• _What to do_: Put the lines running from the start of the rows through the line holding "on your location).", inclusive, into a numbered list, leaving out any blank lines.

• _Provided records_:
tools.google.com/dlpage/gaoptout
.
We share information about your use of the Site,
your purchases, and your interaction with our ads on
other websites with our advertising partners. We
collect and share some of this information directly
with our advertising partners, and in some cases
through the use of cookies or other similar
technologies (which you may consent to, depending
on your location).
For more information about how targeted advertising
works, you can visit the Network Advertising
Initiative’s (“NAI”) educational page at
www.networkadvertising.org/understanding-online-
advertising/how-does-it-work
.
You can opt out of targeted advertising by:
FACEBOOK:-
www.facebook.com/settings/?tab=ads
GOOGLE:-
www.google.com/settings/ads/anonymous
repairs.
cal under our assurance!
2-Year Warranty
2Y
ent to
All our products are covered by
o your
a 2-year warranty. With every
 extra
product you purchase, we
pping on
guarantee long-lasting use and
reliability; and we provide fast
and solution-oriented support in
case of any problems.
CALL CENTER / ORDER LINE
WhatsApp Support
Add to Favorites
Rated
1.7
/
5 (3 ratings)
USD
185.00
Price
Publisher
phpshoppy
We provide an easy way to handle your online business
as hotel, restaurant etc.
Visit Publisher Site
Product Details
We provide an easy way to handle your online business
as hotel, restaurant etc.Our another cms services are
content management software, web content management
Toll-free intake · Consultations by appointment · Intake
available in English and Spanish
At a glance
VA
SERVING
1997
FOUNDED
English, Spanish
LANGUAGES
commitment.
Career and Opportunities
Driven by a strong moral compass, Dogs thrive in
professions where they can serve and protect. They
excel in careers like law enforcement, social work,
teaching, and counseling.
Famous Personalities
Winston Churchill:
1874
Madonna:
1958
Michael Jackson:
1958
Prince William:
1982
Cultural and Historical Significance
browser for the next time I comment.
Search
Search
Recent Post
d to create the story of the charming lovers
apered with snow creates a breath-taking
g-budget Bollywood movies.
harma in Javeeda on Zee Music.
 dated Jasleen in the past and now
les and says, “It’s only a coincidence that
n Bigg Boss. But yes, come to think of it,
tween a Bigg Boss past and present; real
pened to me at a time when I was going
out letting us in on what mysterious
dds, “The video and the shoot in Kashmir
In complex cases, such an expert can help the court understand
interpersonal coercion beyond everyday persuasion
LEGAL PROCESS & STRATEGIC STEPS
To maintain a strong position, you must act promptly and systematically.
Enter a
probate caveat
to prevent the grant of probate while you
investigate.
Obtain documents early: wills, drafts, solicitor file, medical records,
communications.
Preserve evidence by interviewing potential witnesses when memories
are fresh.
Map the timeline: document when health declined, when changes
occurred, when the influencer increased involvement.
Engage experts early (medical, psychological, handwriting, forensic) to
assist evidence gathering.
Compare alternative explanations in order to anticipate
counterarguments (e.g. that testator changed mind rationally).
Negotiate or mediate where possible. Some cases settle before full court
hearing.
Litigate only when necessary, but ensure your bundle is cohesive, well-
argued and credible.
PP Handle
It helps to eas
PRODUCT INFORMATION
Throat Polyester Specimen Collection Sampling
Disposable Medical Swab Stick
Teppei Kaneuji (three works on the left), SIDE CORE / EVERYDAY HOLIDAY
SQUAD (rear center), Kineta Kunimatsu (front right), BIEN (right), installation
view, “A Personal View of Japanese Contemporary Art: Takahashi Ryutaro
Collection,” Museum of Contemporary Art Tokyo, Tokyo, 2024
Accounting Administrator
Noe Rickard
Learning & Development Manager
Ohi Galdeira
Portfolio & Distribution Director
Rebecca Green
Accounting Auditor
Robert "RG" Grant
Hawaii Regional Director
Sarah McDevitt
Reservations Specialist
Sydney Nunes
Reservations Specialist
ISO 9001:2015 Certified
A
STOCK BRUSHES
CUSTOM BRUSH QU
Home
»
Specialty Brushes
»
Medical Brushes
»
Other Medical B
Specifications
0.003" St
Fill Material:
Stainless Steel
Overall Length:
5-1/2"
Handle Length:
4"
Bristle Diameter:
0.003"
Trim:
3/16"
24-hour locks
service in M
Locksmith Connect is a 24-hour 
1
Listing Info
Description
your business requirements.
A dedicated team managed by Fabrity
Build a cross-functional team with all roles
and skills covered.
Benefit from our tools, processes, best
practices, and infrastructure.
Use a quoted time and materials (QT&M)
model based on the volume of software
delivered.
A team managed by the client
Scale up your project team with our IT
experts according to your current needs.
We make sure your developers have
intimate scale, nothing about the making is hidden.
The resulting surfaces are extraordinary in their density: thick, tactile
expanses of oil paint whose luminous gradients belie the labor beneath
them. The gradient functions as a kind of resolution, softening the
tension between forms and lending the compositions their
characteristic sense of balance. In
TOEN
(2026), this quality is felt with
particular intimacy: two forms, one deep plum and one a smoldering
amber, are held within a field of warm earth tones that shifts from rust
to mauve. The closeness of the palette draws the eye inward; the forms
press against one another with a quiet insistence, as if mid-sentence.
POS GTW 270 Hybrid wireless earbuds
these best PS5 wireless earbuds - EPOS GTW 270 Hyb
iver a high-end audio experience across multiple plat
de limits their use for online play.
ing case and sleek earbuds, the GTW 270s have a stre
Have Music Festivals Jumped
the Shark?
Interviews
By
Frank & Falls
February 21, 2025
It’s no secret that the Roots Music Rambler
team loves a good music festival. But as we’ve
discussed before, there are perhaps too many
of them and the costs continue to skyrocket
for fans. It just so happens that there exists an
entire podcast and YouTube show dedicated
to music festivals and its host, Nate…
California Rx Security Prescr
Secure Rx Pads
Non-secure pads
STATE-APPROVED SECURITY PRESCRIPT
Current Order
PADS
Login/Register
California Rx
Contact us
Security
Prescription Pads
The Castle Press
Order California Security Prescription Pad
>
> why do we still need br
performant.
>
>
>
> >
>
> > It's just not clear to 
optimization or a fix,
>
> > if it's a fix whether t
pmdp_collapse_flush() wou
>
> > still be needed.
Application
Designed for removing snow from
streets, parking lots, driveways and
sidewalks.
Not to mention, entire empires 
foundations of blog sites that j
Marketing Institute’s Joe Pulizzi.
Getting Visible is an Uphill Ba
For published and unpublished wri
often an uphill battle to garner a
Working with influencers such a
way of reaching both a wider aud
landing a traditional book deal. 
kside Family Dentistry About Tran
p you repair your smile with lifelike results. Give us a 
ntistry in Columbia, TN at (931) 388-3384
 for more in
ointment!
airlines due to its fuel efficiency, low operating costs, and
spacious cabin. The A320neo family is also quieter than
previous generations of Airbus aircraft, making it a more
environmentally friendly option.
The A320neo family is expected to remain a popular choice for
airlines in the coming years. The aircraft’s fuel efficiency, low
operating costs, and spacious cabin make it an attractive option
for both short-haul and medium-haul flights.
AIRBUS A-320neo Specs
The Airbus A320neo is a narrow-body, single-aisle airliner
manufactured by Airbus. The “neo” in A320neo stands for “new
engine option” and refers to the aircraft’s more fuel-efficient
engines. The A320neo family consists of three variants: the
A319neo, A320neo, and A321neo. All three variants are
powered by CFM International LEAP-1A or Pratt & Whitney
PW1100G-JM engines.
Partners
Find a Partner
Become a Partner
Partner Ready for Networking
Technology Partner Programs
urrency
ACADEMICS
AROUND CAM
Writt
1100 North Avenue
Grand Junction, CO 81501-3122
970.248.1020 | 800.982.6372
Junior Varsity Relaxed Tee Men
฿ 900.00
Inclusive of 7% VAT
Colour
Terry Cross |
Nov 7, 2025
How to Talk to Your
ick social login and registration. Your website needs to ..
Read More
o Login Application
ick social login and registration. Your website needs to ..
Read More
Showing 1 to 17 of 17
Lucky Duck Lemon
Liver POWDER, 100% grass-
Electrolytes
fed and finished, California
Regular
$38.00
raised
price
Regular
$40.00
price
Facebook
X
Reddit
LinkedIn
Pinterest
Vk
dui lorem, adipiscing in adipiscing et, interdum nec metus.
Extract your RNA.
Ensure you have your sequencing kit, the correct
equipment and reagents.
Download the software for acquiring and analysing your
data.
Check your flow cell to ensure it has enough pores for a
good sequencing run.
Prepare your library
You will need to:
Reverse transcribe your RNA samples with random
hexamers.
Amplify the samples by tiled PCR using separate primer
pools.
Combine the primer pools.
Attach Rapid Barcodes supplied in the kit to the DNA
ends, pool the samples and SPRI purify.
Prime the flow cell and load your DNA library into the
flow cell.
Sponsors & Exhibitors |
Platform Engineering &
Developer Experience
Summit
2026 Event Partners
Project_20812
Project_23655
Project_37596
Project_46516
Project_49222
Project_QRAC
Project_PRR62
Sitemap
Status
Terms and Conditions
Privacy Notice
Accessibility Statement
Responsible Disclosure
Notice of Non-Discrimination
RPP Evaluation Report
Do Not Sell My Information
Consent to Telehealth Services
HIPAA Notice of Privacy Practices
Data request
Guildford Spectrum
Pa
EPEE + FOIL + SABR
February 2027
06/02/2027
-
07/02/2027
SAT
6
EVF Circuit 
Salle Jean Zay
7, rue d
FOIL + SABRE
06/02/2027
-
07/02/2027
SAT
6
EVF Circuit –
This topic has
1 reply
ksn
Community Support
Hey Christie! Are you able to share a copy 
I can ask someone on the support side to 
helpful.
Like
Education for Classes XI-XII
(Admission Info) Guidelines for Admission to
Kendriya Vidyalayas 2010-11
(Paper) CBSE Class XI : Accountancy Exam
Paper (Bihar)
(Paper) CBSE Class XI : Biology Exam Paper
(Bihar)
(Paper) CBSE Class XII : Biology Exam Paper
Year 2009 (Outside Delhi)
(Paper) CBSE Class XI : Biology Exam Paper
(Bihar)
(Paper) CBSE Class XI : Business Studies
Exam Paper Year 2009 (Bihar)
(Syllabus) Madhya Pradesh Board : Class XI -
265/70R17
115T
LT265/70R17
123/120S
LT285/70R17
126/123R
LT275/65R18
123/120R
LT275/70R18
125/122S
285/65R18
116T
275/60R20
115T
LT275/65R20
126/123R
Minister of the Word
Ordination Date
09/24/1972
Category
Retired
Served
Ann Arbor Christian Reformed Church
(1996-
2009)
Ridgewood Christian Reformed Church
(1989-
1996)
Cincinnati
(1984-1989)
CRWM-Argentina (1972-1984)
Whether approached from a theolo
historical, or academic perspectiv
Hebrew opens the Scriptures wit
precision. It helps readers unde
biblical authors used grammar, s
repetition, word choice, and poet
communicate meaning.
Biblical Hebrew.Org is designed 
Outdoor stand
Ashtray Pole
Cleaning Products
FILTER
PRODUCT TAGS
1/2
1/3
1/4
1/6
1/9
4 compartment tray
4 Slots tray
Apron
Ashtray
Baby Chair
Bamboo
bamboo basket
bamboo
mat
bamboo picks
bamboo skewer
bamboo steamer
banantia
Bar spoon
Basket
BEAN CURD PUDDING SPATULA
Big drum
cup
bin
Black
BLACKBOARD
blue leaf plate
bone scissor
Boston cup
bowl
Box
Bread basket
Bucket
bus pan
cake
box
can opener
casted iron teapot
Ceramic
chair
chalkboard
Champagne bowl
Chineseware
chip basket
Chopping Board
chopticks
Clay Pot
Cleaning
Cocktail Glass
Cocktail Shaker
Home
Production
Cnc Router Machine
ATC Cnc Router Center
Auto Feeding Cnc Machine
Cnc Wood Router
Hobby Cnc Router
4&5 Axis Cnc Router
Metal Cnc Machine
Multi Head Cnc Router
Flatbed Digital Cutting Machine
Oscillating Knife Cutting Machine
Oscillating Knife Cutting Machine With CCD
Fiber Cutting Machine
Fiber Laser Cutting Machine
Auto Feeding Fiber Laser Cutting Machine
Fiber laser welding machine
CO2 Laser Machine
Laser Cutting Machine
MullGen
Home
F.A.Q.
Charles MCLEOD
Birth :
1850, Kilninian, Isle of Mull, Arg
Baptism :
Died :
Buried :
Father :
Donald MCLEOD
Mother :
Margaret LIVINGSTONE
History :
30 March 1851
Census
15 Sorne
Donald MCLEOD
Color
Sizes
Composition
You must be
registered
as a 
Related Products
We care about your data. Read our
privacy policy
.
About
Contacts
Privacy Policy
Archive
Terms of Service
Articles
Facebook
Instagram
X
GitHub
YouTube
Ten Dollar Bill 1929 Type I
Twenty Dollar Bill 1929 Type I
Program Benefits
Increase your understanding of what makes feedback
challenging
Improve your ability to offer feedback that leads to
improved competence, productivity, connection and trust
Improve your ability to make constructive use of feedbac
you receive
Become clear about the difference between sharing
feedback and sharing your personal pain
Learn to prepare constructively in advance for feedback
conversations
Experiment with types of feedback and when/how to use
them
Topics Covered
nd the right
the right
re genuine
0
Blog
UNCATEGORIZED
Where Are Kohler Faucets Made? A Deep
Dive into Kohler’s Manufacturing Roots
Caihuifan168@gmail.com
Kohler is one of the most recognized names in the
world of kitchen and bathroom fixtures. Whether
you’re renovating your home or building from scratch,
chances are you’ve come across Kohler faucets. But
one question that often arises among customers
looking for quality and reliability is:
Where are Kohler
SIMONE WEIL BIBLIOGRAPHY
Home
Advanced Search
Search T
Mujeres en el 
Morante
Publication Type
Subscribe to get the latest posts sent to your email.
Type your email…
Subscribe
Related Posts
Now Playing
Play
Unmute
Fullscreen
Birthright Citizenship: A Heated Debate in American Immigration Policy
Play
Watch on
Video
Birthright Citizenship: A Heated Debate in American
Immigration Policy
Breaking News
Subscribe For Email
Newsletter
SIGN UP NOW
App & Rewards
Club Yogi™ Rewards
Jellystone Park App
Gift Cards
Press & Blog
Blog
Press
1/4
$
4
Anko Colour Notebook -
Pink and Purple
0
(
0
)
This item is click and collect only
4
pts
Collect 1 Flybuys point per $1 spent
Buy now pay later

• _Task result_:
1. tools.google.com/dlpage/gaoptout
2. .
3. We share information about your use of the Site,
4. your purchases, and your interaction with our ads on
5. other websites with our advertising partners. We
6. collect and share some of this information directly
7. with our advertising partners, and in some cases
8. through the use of cookies or other similar
9. technologies (which you may consent to, depending
10. on your location).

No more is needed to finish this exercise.